The Hunger Games: Catching Fire despite the limitations

The Hunger Games: Catching Fire owns the all-time November opening record for a film. When it was released in 2013, there was a big buzz around the movie, with die-hard fans of the book standing in line for days at a time to make sure they could get tickets for the premiere.

Suzanne Collins’ Catching Fire is considered by most fans (including myself) to be the best book in the series by a long shot. Catching Fire features more layers, more story and more character development than any other book in the trilogy; of course, it is expected that the movie will be able to portray these developments correctly.

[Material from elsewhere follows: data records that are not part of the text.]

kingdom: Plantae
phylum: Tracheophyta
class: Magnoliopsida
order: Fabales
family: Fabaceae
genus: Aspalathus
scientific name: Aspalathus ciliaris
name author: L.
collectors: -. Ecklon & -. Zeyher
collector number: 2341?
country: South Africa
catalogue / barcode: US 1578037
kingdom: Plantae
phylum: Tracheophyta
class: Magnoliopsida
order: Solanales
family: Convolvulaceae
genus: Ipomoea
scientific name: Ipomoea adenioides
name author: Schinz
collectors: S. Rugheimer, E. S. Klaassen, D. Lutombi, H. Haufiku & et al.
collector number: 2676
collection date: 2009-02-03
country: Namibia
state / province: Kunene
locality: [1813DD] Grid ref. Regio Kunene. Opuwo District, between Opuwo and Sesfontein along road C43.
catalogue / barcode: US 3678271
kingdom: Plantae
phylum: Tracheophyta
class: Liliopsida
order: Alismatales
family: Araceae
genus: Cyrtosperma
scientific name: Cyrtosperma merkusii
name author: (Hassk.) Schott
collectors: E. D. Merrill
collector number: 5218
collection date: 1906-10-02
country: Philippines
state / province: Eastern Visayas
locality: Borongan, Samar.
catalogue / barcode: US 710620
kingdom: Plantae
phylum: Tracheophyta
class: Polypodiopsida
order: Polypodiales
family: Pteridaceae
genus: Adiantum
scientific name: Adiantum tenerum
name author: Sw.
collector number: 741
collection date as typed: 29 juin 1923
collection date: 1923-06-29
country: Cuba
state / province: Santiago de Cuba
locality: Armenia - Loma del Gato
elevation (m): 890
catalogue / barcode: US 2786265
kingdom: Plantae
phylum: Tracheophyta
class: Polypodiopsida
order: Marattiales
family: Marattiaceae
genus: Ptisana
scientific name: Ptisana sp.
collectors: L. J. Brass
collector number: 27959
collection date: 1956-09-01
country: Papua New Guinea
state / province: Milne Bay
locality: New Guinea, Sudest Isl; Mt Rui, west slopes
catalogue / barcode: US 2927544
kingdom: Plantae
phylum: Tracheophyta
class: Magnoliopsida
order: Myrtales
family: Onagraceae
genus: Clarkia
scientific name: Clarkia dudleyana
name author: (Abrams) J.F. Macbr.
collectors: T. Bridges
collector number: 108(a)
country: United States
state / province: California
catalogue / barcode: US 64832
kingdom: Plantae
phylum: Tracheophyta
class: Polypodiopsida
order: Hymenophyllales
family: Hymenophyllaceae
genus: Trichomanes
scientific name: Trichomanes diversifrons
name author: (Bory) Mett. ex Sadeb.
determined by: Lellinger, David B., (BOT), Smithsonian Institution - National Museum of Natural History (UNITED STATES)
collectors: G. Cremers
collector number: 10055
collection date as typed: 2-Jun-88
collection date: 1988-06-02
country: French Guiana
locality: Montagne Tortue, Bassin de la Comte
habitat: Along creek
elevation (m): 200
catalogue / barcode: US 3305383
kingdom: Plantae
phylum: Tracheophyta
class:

Overall, director Francis Lawrence (with no family ties to Jennifer Lawrence, who plays Katniss Everdeen in the franchise), did a good job creating a movie that turned out to be more complex than a viewer would assume at first sight.

But not everything worked out for the book’s biggest fans. The movie featured a very slow beginning, with barely any action at all until the thirty-minute mark. Once the action starts, it revolves mainly around President Snow, and although he is for sure the greatest villain in the movie, he’s not the only one; all the others should’ve gotten more attention too. Probably the biggest flaw of the movie was that it had to stick to a PG-13 rating, which left us without some of the most popular–and often disturbing–scenes from the book, such as a rain of blood that drowns several participants of the Hunger Games (yikes).

These things don’t necessarily make this a bad movie, but it does make it different from every other young adult film adaptation out there.

If you’ve read this series, what else would you have asked of Catching Fire?